Harusnya, kata dia, Ketua KPK periode 2015-2019 Agus Rahardjo dan kawan-kawan menolak tidak bisa menandatangani surat perintah penyelidikan tersebut karena mau ada pelantikan Komisioner KPK yang baru.
“Ajukan kepada komisioner yang baru, itu baru benar,” ujarnya.
Baca juga:
Pengakuan Istri Tega Bunuh Hakim Jamaluddin
Imbas Banjir Jakarta, Penyewa Mal Ingin Temui Anies dan Minta Ini
Rawan digugat praperadilan
Meski Huda menilai ada kesalahan yang dilakukan KPK dalam OTT terhadap Wahyu, tapi perlu diuji apakah sah atau tidaknya melalui gugatan praperadilan. Namun, dari fakta-fakta yang ada dan informasi diterima bahwa penangkapan tersebut penuh kejanggalan.

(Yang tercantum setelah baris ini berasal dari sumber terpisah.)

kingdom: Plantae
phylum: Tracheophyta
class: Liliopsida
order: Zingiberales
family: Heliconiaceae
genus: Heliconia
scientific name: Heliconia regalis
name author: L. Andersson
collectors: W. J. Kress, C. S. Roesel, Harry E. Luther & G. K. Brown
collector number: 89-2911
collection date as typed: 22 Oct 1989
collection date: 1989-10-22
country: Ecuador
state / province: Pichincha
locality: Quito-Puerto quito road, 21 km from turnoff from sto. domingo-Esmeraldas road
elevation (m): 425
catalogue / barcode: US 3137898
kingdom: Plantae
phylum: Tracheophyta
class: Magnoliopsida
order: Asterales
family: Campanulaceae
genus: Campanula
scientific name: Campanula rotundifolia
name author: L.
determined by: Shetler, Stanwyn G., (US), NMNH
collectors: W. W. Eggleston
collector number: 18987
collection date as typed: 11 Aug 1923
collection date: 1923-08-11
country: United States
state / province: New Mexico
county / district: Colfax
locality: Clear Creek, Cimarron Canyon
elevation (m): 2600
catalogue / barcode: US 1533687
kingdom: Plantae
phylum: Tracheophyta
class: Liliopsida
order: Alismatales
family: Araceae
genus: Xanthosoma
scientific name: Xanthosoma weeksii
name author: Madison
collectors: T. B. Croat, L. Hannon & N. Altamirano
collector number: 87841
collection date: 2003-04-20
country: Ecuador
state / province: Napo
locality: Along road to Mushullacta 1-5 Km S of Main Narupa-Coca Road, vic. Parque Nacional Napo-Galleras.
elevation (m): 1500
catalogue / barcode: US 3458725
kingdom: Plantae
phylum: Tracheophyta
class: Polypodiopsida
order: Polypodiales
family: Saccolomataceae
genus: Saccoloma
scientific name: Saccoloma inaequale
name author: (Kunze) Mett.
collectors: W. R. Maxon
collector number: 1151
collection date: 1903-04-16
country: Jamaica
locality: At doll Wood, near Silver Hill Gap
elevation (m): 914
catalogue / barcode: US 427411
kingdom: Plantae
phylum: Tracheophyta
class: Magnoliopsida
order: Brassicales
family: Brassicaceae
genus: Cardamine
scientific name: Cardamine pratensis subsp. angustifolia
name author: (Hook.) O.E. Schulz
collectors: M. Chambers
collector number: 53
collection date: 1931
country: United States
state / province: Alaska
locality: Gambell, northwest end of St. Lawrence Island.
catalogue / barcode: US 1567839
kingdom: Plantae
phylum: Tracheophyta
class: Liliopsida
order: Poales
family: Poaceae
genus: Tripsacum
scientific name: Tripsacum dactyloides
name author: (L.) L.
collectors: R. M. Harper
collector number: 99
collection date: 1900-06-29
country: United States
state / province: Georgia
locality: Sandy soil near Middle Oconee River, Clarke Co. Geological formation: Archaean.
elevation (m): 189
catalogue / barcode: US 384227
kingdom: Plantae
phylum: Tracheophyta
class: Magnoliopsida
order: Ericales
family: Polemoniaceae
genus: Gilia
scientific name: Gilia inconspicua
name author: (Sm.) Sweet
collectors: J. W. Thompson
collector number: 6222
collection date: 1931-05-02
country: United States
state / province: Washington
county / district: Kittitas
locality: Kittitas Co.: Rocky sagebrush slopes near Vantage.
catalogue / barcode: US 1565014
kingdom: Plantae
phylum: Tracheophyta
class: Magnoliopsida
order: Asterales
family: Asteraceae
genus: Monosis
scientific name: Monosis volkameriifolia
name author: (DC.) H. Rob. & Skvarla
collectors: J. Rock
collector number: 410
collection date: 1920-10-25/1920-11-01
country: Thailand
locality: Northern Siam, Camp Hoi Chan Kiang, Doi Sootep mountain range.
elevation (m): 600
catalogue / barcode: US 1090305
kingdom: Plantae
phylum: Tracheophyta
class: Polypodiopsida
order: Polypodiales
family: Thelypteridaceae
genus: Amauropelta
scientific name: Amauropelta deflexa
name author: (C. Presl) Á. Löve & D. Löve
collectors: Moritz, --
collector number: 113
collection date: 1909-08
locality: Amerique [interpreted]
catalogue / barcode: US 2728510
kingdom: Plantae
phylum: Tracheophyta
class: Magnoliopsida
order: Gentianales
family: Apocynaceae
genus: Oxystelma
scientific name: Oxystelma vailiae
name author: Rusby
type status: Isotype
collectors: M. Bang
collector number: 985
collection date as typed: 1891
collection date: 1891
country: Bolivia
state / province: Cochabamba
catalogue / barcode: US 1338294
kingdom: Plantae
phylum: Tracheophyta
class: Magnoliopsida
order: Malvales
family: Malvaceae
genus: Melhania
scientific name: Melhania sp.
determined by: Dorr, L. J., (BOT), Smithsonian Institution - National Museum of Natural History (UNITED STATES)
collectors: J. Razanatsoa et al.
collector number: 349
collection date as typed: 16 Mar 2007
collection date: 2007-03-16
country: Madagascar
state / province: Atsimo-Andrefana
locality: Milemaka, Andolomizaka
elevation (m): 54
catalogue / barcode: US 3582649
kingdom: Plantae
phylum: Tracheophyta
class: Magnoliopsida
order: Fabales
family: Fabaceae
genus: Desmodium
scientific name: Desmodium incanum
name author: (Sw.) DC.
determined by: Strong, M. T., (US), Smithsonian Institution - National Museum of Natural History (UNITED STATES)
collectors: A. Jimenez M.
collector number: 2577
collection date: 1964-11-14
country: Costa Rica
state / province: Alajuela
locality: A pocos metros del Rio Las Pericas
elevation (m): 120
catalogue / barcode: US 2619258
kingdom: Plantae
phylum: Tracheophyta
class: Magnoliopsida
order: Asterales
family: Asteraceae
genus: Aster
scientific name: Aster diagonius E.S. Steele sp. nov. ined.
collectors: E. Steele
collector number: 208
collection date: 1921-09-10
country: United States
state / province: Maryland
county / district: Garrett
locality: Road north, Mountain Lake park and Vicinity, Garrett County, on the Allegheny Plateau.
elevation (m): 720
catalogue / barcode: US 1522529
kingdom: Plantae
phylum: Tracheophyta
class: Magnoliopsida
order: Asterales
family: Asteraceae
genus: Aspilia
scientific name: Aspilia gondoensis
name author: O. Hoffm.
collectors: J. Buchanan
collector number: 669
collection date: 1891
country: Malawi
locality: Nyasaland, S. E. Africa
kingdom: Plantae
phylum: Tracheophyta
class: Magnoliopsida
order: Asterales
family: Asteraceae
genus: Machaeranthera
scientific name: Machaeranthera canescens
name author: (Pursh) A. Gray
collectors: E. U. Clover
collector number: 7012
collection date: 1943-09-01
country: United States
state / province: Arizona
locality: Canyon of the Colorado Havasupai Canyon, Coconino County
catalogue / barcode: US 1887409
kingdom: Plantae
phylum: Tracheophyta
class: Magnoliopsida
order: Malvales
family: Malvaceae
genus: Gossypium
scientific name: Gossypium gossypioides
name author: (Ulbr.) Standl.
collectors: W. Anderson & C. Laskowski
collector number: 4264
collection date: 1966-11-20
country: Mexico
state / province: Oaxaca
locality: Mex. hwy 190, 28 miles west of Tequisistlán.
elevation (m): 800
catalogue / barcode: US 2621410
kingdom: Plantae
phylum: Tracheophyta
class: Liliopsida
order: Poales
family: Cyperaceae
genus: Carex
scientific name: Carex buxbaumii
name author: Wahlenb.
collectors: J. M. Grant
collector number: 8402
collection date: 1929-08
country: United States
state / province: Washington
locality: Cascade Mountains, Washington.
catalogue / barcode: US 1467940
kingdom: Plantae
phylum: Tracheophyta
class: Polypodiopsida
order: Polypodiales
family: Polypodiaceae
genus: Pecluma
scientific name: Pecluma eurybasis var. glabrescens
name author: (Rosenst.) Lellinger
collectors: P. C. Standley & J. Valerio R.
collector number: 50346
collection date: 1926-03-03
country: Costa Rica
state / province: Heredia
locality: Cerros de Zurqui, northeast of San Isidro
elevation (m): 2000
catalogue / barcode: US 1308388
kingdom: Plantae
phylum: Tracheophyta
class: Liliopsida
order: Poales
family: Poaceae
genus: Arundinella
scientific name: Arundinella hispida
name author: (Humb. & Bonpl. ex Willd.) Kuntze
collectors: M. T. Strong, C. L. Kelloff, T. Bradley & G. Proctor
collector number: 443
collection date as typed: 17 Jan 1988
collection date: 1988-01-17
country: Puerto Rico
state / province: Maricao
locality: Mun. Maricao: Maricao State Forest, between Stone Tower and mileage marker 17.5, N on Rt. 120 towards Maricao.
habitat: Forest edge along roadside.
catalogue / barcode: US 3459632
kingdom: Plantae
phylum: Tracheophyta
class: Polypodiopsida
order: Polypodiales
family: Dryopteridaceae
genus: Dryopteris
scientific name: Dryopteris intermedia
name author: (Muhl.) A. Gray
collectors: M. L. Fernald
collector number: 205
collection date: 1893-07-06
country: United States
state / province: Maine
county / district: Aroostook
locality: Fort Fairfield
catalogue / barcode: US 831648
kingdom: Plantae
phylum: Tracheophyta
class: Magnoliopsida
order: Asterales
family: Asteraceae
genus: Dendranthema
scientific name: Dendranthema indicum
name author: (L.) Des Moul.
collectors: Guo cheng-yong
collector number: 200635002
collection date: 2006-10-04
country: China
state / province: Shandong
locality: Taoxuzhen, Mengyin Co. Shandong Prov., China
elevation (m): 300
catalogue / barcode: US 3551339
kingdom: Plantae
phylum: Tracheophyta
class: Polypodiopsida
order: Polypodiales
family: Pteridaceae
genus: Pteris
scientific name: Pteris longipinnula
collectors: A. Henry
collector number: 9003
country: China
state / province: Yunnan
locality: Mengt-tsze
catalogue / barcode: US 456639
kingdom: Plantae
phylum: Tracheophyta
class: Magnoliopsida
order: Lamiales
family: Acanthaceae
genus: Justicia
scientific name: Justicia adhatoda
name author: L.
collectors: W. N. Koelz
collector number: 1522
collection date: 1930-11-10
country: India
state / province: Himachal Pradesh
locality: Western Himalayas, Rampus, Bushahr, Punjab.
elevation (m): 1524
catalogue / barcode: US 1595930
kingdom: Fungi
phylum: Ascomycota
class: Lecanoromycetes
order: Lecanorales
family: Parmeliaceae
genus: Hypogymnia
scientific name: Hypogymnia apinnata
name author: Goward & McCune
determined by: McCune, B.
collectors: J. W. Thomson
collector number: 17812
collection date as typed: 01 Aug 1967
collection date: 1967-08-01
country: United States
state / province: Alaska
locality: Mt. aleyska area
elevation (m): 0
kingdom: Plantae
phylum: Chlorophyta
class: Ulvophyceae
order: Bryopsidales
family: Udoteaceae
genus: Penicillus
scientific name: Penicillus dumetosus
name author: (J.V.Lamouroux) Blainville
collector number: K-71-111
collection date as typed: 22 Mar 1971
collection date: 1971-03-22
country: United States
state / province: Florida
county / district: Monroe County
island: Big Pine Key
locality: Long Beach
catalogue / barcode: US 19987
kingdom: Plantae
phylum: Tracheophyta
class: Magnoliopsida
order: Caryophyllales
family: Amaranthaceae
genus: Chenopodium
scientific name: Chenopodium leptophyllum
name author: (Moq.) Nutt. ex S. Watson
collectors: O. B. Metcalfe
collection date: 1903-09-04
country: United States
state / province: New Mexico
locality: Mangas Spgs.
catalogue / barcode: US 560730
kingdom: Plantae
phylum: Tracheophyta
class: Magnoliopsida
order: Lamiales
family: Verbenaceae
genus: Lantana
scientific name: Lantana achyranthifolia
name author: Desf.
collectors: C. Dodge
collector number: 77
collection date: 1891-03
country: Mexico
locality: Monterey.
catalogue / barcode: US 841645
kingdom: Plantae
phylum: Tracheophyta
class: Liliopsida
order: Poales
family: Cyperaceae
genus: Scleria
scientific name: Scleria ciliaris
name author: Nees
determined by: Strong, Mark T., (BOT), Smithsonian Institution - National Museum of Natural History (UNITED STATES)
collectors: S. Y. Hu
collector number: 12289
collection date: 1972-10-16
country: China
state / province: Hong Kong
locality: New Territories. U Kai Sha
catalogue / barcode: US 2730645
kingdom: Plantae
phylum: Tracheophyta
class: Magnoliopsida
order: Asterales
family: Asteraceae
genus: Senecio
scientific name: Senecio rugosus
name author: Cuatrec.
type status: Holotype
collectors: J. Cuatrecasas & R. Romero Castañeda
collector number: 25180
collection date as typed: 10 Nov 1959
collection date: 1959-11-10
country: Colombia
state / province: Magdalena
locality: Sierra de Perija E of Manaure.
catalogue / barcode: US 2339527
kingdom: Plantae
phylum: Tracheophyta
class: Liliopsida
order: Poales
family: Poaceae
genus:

“Pertama adalah dilakukan OTT. Tidak mungkin OTT dilakukan seperti menangkap copet di pasar, teriakin orang kan. Pasti sebelumnya ada penyadapan. Nah, kalau penyadapan atas perintah dan izin siapa? Sementara ada UU yang baru yang menentukan penyadapan harus lewat izin dewan pengawas,” ujarnya.
Menurut dia, ada celah bagi Wahyu yang ditetapkan sebagai tersangka untuk mengajukan gugatan praperadilan terhadap KPK. Terlepas dari fakta bahwa benar ada transaksi suap menyuap.
“Tapi persoalannya ada prosedur hukum yang harusnya ditaati. Menegakkan hukum itu harusnya menaati aturan hukum. Firli dkk harus segera melakukan pembenahan,” ujarnya.
Evaluasi OTT
Pakar hukum pidana Hibnu Nugroho mengatakan, KPK perlu melakukan evaluasi terhadap OTT. Menurut dia, segala ketentuan kegiatan penyelidikan dan penyidikan yang dilakukan KPK harus sesuai dengan perintah UU KPK yang baru.
“Sehingga, perkara OTT terhadap Komisioner KPU mesti dievaluasi, baik dalam aspek tata kelola manajemen termasuk aspek UU yang baru,” kata Hibnu saat dihubungi VIVA.
Menurut dia, segala upaya paksa baik penyadapan, penggeledahan dan penyitaan barang bukti harus mendapatkan izin dari Dewas KPK sebagaimana amanat UU KPK yang baru.
“Materinya lama tapi sistem hukum yang baru, itu harus dibedakan antara substansi perkara dan hukum formalnya karena hukum formal itu untuk melindungi hak-hak masyarakat,” ucap dia.